Quelle: Unbekannt

Von Laura Buschhaus

„Ich stehe immer um 6 Uhr auf“, erklärt der Kollege, dessen Arbeitsbeginn nie vor 11 Uhr ist. Wegen eines ausgefeilten Sportprogramms, der Katze oder der persönlichen Work-Life-Balance? Nein, alles falsch. Der Sohn ist der Grund. Der Teenager braucht sein Vesper für die Schule. Und das kann er natürlich nicht so gut zusammenstellen, wie es ein aufmerksamer Vater kann. Er bekommt also ein Papa-Vesper. „Meinem Sohn ist das sehr wichtig“, erzählt der Kollege weiter, „da steh’ ich doch gerne auf.“

Erinnerungen aus der eigenen Schulzeit werden wach.
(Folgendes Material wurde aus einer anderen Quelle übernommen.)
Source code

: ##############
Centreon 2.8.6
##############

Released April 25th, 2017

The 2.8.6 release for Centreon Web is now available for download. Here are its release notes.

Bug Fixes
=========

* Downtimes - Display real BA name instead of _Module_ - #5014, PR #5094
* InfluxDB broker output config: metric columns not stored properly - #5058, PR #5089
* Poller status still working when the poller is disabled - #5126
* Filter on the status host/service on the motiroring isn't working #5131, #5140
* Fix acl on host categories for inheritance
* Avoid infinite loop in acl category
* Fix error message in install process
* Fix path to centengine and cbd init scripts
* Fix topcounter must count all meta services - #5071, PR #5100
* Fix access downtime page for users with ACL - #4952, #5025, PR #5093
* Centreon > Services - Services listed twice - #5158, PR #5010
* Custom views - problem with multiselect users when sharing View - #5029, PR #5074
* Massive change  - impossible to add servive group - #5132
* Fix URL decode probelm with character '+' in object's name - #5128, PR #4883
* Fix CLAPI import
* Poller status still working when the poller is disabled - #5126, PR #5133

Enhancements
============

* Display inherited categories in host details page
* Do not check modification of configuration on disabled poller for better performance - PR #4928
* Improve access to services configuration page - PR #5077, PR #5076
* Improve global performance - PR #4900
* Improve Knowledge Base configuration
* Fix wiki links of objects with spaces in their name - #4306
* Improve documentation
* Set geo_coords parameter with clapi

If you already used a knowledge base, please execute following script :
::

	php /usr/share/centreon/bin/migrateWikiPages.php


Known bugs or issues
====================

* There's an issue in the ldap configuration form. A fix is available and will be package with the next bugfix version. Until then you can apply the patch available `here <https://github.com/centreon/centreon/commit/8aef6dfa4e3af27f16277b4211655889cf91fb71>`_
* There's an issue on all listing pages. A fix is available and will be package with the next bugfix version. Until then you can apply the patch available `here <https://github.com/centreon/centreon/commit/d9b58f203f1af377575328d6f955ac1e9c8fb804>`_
Bunte Vesperdosen mit verschiedenen Fächern, in die penibel Gürkchen und Käsewürfel einsortiert waren. Sorgfältig belegte Vollkornwurstbrote und liebevoll geschälte Apfelschnitze.

Während viele Kinder auch mal einen Schokoriegel oder eine Schneckennudel in der Box von Zuhause fanden, war im besonders akkuraten Mama-Vesper (damals seltener: Papa-Vesper) nichts mit Zucker drin. Nur Fruchtzucker im Obst wurde notgedrungen akzeptiert. Diese Bedingung war zwar nervig, aber ein Vesper von Zuhause war Pflicht. Kinder ohne Vesper wurden argwöhnisch beäugt.

Das änderte sich allerdings in der Pubertät. Cool war auf einmal, wer nicht mehr unter Mamas Vesperfuchtel stand, sondern sich am Schulkiosk eine Pizzaschnitte oder ein Mohrenkopfweckle kaufte.

Diese Erinnerungen widersprechen nun komischerweise den Erfahrungen des Kollegen. Haben sich die Zeiten also geändert und sind selbst Teenager heute froh, wenn ihnen jemand morgens Gemüsestifte einpackt? Ist es mit der gestressten Generation schon so weit, dass keine Zeit zum Anstehen am Schulkiosk bleibt?

Wahrscheinlich ist jede Minute bei den Jugendlichen so vollgepackt, dass ein Vesper von Zuhause als effektivste Lösung für die Pause akzeptiert wird. Wir sollten uns langsam wirklich Sorgen machen.